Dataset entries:
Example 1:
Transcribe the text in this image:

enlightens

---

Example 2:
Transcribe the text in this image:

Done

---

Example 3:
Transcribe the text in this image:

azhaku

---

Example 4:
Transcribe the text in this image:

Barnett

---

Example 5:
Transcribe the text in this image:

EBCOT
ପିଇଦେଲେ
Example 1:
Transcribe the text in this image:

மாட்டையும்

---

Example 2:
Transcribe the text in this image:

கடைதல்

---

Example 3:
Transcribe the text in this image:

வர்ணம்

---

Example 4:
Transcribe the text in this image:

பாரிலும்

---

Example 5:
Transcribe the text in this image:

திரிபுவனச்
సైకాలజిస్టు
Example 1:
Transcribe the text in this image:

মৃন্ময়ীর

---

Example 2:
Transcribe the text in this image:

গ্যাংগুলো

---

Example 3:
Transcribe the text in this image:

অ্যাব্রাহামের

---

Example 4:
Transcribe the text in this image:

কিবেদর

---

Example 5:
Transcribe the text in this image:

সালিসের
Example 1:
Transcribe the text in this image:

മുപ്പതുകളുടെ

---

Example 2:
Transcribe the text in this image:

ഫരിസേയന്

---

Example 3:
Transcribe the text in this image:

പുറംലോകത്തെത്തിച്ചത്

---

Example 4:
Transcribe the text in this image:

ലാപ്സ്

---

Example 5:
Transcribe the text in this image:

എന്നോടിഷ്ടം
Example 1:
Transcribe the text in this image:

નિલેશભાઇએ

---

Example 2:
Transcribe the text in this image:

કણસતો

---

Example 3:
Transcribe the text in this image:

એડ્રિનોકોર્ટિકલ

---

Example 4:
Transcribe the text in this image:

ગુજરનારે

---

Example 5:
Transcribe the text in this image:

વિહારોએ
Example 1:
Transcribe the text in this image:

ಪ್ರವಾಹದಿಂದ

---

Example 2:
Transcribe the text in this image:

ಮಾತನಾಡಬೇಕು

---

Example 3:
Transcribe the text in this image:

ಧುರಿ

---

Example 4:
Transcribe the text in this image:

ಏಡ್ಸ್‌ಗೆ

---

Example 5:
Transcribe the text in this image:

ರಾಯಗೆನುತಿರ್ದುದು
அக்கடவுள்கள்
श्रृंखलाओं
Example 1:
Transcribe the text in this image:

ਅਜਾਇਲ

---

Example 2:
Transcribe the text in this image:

* _Activity_
The response must contain every entry, each one identical to the original.

* _Response to this exercise_
Example 1:
Transcribe the text in this image:

enlightens

---

Example 2:
Transcribe the text in this image:

Done

---

Example 3:
Transcribe the text in this image:

azhaku

---

Example 4:
Transcribe the text in this image:

Barnett

---

Example 5:
Transcribe the text in this image:

EBCOT
ପିଇଦେଲେ
Example 1:
Transcribe the text in this image:

மாட்டையும்

---

Example 2:
Transcribe the text in this image:

கடைதல்

---

Example 3:
Transcribe the text in this image:

வர்ணம்

---

Example 4:
Transcribe the text in this image:

பாரிலும்

---

Example 5:
Transcribe the text in this image:

திரிபுவனச்
సైకాలజిస్టు
Example 1:
Transcribe the text in this image:

মৃন্ময়ীর

---

Example 2:
Transcribe the text in this image:

গ্যাংগুলো

---

Example 3:
Transcribe the text in this image:

অ্যাব্রাহামের

---

Example 4:
Transcribe the text in this image:

কিবেদর

---

Example 5:
Transcribe the text in this image:

সালিসের
Example 1:
Transcribe the text in this image:

മുപ്പതുകളുടെ

---

Example 2:
Transcribe the text in this image:

ഫരിസേയന്

---

Example 3:
Transcribe the text in this image:

പുറംലോകത്തെത്തിച്ചത്

---

Example 4:
Transcribe the text in this image:

ലാപ്സ്

---

Example 5:
Transcribe the text in this image:

എന്നോടിഷ്ടം
Example 1:
Transcribe the text in this image:

નિલેશભાઇએ

---

Example 2:
Transcribe the text in this image:

કણસતો

---

Example 3:
Transcribe the text in this image:

એડ્રિનોકોર્ટિકલ

---

Example 4:
Transcribe the text in this image:

ગુજરનારે

---

Example 5:
Transcribe the text in this image:

વિહારોએ
Example 1:
Transcribe the text in this image:

ಪ್ರವಾಹದಿಂದ

---

Example 2:
Transcribe the text in this image:

ಮಾತನಾಡಬೇಕು

---

Example 3:
Transcribe the text in this image:

ಧುರಿ

---

Example 4:
Transcribe the text in this image:

ಏಡ್ಸ್‌ಗೆ

---

Example 5:
Transcribe the text in this image:

ರಾಯಗೆನುತಿರ್ದುದು
அக்கடவுள்கள்
श्रृंखलाओं
Example 1:
Transcribe the text in this image:

ਅਜਾਇਲ

---

Example 2:
Transcribe the text in this image:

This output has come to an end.